Para pengamat, seperti ditulis laman situs “reuter,” 01 Agustus 2016, mengingatkan bahwa harga emas akan terus memperluas penguatannya dengan naik ke level tertinggi dua mingguan karena data terbaru ekonomi AS menggambarkan tekanan

Kondisi ini telah meredupkan prospek kenaikan suku bunga pada tahun 2016.

Logam emas terdorong kembali ke atas level USD 1350.00 per troy ounce untuk pertama kalinya sejak 12 Juli.

Seperti yang telah diperkirakan, The Fed memang menaikkan suku bunga untuk pertama kalinya dalam hampir satu dekade, namun revisi negatif GDP untuk Q4 tahun 2015 telah membuat tingkat pertumbuhan tahunan hanya nolkom sembilan persen dan tidak heran bahwa pada kuartal berikutnya tekanan akan semakin terasa.

Saat ini ada kemungkinan langkah selanjutnya dari the Fed adalah menurunkan suku bunga daripada menaikkan.

Seperti yang diperkirakan, BoJ menawarkan akomodasi lebih lanjut sebanyak dua kali lebih banyak pada pembelian ETF.

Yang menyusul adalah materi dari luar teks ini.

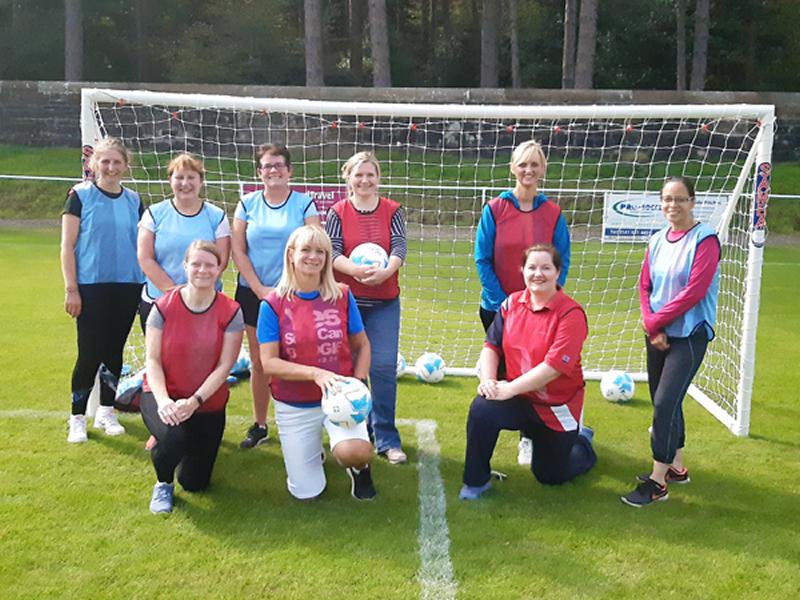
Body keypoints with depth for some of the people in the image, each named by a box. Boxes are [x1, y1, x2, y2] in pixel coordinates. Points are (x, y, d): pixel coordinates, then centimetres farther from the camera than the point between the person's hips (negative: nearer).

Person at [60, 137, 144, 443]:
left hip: (127, 287, 4)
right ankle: (77, 417, 12)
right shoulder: (80, 195, -3)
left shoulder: (133, 199, 8)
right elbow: (67, 246, -5)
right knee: (90, 354, -4)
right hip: (91, 288, -4)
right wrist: (71, 289, -10)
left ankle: (106, 411, 24)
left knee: (115, 350, 10)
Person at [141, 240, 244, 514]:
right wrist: (163, 400, -26)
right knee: (172, 436, -36)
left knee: (195, 483, 7)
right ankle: (163, 484, 0)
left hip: (208, 402, 2)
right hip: (165, 396, -1)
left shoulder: (230, 312, -11)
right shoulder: (163, 306, -10)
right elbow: (152, 360, -10)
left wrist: (194, 402, -23)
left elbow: (224, 366, -13)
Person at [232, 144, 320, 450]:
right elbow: (238, 251, 1)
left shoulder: (304, 204, 0)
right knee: (259, 362, 9)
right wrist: (260, 289, -8)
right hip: (253, 293, 2)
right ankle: (259, 426, 23)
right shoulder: (247, 204, 5)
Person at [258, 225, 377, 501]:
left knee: (354, 452, -31)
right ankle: (313, 450, 37)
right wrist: (315, 373, -27)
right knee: (306, 493, 3)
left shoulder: (342, 296, -5)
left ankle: (358, 466, 9)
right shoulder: (273, 304, -9)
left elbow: (362, 345, 5)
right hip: (294, 407, 0)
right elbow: (269, 363, -13)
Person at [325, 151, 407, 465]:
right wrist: (356, 269, -28)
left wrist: (387, 271, -28)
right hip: (346, 298, 0)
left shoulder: (392, 211, 4)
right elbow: (332, 251, -8)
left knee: (384, 367, -4)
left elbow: (399, 247, -7)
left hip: (384, 301, 0)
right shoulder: (337, 212, 2)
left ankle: (387, 439, 6)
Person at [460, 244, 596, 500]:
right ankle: (476, 482, -7)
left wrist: (510, 388, -27)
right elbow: (491, 345, -1)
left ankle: (582, 440, 47)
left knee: (550, 476, 13)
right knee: (481, 409, -29)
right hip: (520, 400, 3)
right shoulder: (512, 303, -3)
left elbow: (555, 366, -25)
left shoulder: (571, 313, -18)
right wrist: (488, 380, -20)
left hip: (557, 407, -3)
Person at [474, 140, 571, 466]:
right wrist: (503, 302, -11)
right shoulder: (495, 209, -5)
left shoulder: (553, 213, -1)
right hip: (498, 308, 0)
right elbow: (482, 260, -5)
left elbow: (562, 263, 1)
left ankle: (529, 438, 20)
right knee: (500, 372, 9)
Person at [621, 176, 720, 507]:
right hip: (657, 335, 7)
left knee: (665, 404, -10)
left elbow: (694, 290, -18)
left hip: (689, 335, -6)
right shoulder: (656, 241, 8)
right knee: (665, 403, 13)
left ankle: (657, 481, -1)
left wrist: (654, 322, -13)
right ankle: (676, 467, 29)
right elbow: (644, 286, 8)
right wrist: (651, 325, -8)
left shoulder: (705, 239, -11)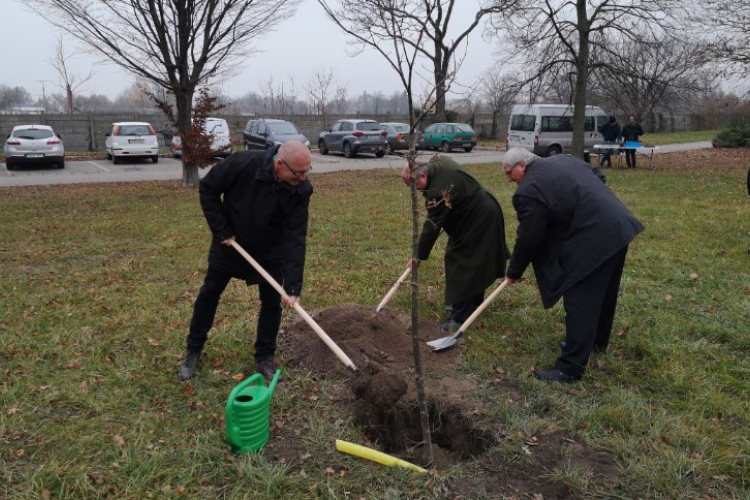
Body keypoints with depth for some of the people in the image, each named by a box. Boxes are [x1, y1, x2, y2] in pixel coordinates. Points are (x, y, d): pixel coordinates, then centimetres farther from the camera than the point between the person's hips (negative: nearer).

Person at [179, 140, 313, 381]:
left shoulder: (301, 190, -26)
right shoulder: (243, 163, -32)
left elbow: (295, 239, -27)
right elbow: (207, 188, -17)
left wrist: (293, 287, -31)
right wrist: (222, 231, -19)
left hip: (270, 252, 1)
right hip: (230, 243, -1)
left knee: (272, 302, 2)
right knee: (209, 294, 10)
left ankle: (264, 359, 21)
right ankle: (193, 351, 29)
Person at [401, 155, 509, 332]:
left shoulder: (438, 191, -32)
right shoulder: (437, 161, -3)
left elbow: (432, 227, -26)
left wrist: (419, 256, -17)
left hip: (479, 221, -10)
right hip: (480, 212, 10)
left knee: (463, 265, -9)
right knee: (474, 263, 19)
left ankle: (461, 317, -5)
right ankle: (475, 302, 33)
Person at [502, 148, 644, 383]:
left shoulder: (529, 190, -11)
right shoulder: (564, 160, 17)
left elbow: (528, 238, -8)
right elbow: (599, 180, 24)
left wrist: (514, 272, 7)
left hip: (594, 240, -10)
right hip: (619, 227, 10)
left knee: (579, 303, -4)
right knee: (603, 293, 23)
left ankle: (570, 368, 2)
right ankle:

Pasar terlihat underwhelmed.

Tetapi, jangan takut: “BoJ berpikir bahwa penurunan suku bunga masih dapat dilakukan dan peningkatan pembelian aset menjadi pilihan terbaik,” menurut pernyataan Gubernur BoJ Kuroda menyusul keputusan kebijakan.

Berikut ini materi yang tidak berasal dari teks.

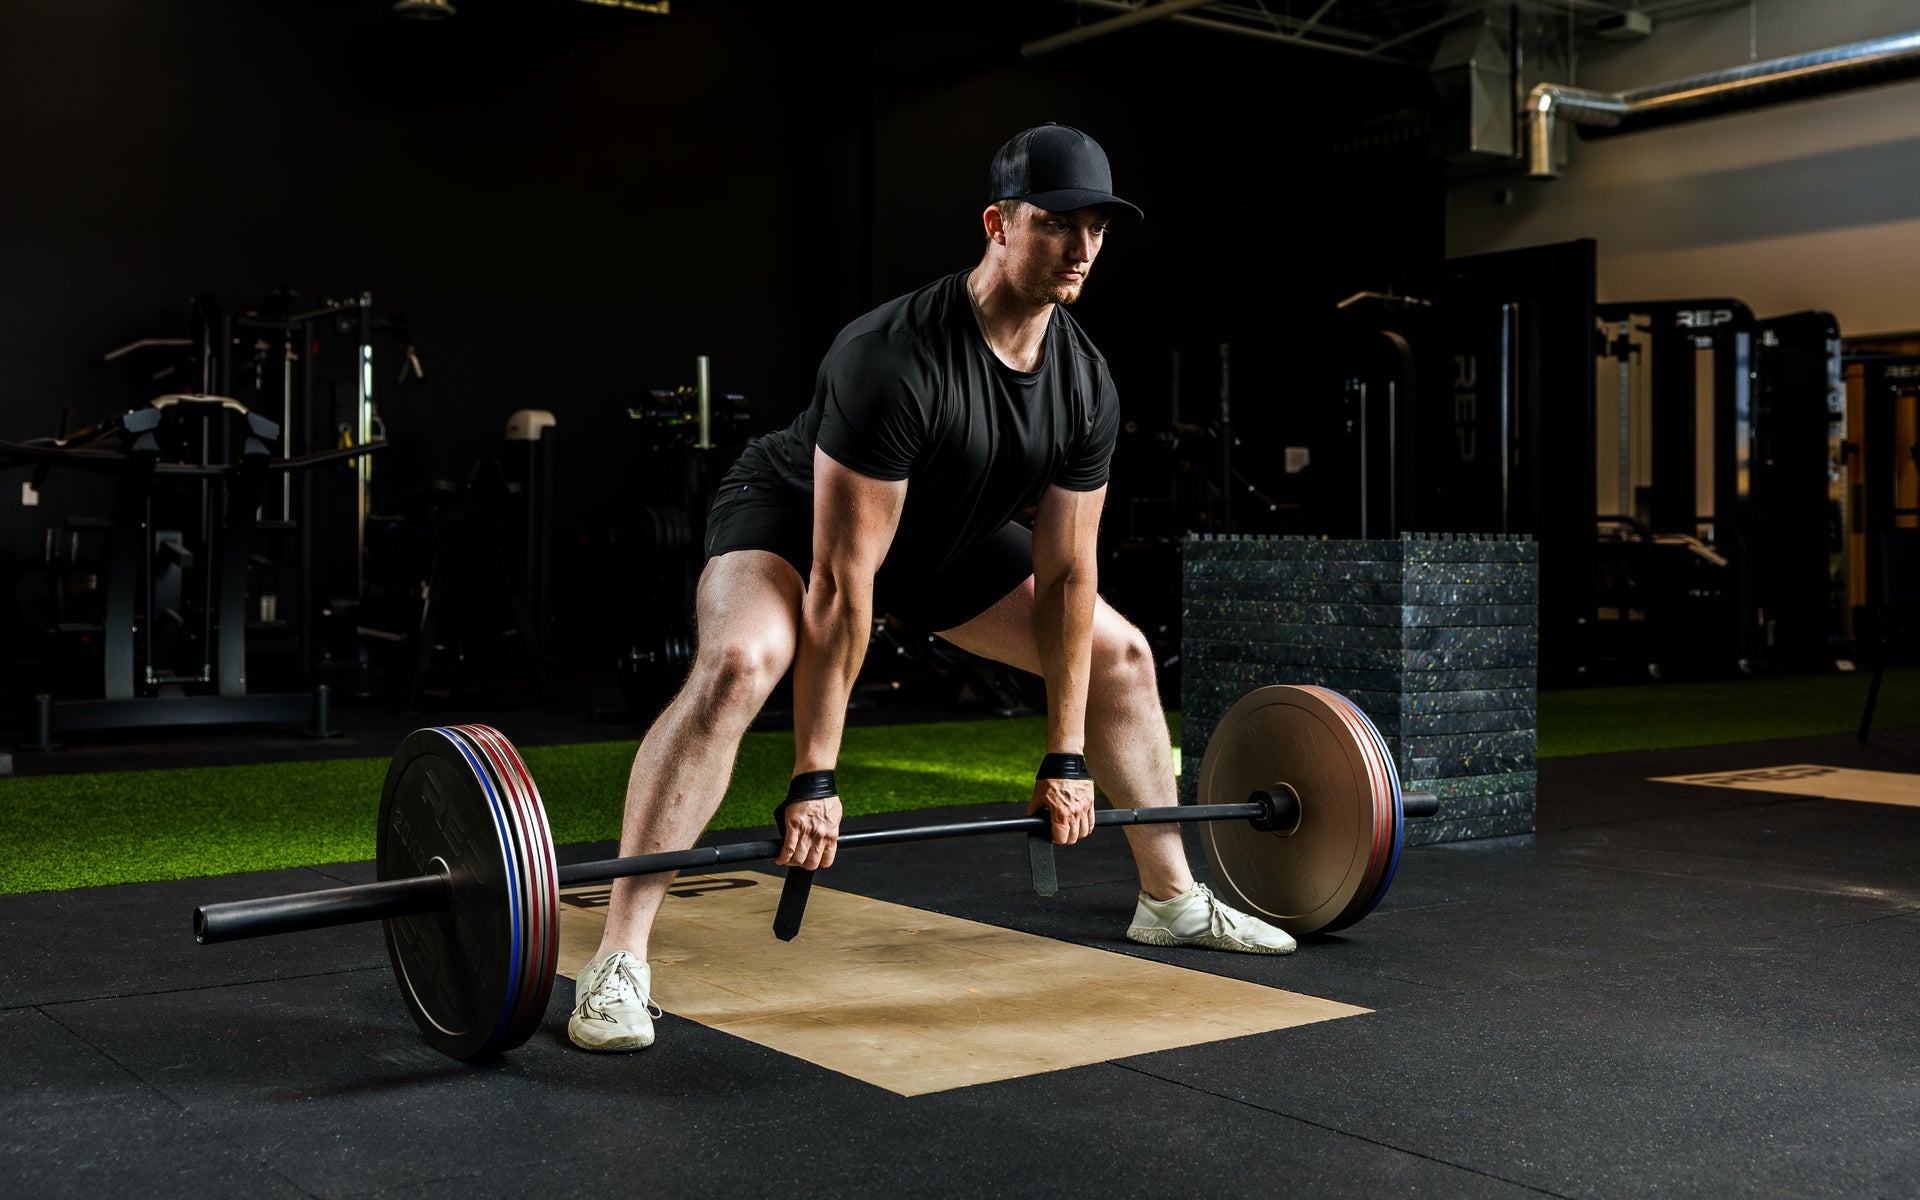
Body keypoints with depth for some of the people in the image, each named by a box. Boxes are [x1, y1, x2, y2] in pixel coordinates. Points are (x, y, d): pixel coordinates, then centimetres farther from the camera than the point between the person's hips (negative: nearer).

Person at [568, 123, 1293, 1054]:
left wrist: (1068, 760, -8)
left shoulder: (1085, 388, -16)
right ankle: (616, 963, -32)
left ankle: (1173, 901, 24)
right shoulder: (895, 359, -37)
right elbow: (842, 581, -36)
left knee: (1120, 653, 7)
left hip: (945, 536, 7)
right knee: (739, 664, -38)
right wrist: (814, 780, -33)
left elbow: (1066, 575, -9)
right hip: (790, 517, -7)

BoJ akan memulai penggunaan suku bunga negatif dan program pembelian aset besar-besaran pada bulan September. Intinya: kebijakan moneter Über-akomodatif masih berlaku dan akan terus berlaku.

Suku bunga yang lebih negatif. Quantitative Easing. Lebih banyak utang merupakan pertanda baik bagi emas.

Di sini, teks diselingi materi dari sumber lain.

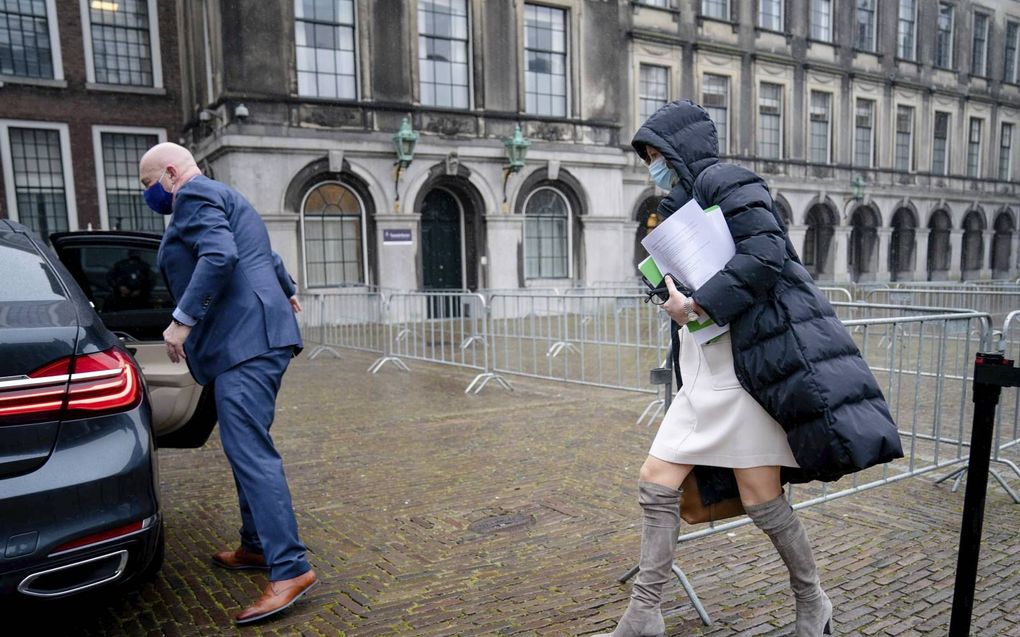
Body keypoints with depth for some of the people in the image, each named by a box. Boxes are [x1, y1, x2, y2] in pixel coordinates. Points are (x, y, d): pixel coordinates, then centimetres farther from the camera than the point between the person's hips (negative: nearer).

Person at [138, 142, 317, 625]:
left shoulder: (195, 195, -3)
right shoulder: (220, 197, 27)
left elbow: (219, 257, -21)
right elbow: (266, 258, 39)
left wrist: (182, 319, -19)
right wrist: (286, 291, 55)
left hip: (246, 338, -11)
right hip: (254, 335, 11)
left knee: (248, 449, -15)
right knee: (245, 446, 15)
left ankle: (290, 568, -16)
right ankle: (257, 546, 24)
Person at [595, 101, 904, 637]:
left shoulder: (722, 181, -5)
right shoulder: (681, 207, 21)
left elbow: (765, 254, -19)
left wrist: (698, 306, -19)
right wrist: (674, 295, 4)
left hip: (746, 366, -9)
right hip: (701, 375, 9)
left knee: (761, 499, 0)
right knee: (655, 483, 3)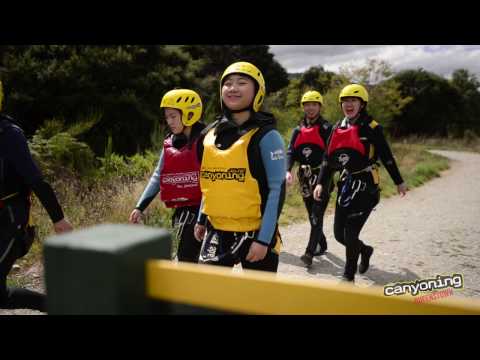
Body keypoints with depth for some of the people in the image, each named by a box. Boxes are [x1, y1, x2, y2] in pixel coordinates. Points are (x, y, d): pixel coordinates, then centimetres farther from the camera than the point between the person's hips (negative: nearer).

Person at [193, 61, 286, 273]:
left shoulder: (266, 136, -11)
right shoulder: (211, 133, 6)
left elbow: (277, 190, -12)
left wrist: (263, 239, -16)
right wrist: (201, 220, 19)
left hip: (255, 233, -4)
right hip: (217, 232, 5)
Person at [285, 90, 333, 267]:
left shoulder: (326, 128, -4)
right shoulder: (298, 130, 11)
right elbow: (291, 152, 3)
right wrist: (288, 171, -15)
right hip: (305, 177, 6)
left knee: (317, 216, -11)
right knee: (312, 215, 14)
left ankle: (310, 252, -11)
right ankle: (322, 245, 31)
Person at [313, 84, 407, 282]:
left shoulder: (372, 128, -7)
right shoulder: (338, 128, 9)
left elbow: (387, 157, -1)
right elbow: (328, 158, 10)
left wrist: (399, 182, 5)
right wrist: (320, 183, 1)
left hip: (366, 186, -6)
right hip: (345, 184, 6)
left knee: (350, 233, -8)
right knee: (339, 234, 8)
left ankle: (349, 276, 10)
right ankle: (365, 250, 38)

Melemahnya dolar AS sering memberikan lebih banyak ruang gerak untuk logam emas, yang berdenominasi dalam mata uang dolar.

Pelemahan dolar AS sering memberikan sayap untuk logam emas karena aset yang berdenominasi dolar lebih murah bagi investor dari negara lain ketika dolar jatuh. Dolar yang lebih murah akan meningkatkan tawaran bagi investor untuk membeli emas

Kondisi pasar emas di dalam negeri, terutama yang  dijual oleh PT Aneka Tambang Tbk  atau Antam naik Rp 1.000 pada Senin pagi WIB menjadi Rp 609 ribu per gram jika dibanding dengan akhir pekan lalu yang tercatat Rp 608 ribu per gram.

Begitu pula dengan harga pembelian kembali atau buyback naik Rp 1.000 menjadi Rp 558 ribu per gram.

Itu artinya jika Anda ingin menjual emas, maka Antam akan membelinya Rp 558 ribu per gram.

Pembayaran buyback dengan volume di atas 1 kilogram akan dilakukan maksimal dua hari setelah transaksi dengan mengacu pada harga buyback hari transaksi.

Antam menjual emas dengan ukuran mulai 1 gram hingga 500 gram. Hingga menjelang siang WIB,  beberapa ukuran emas di Antam sudah ludes terjual.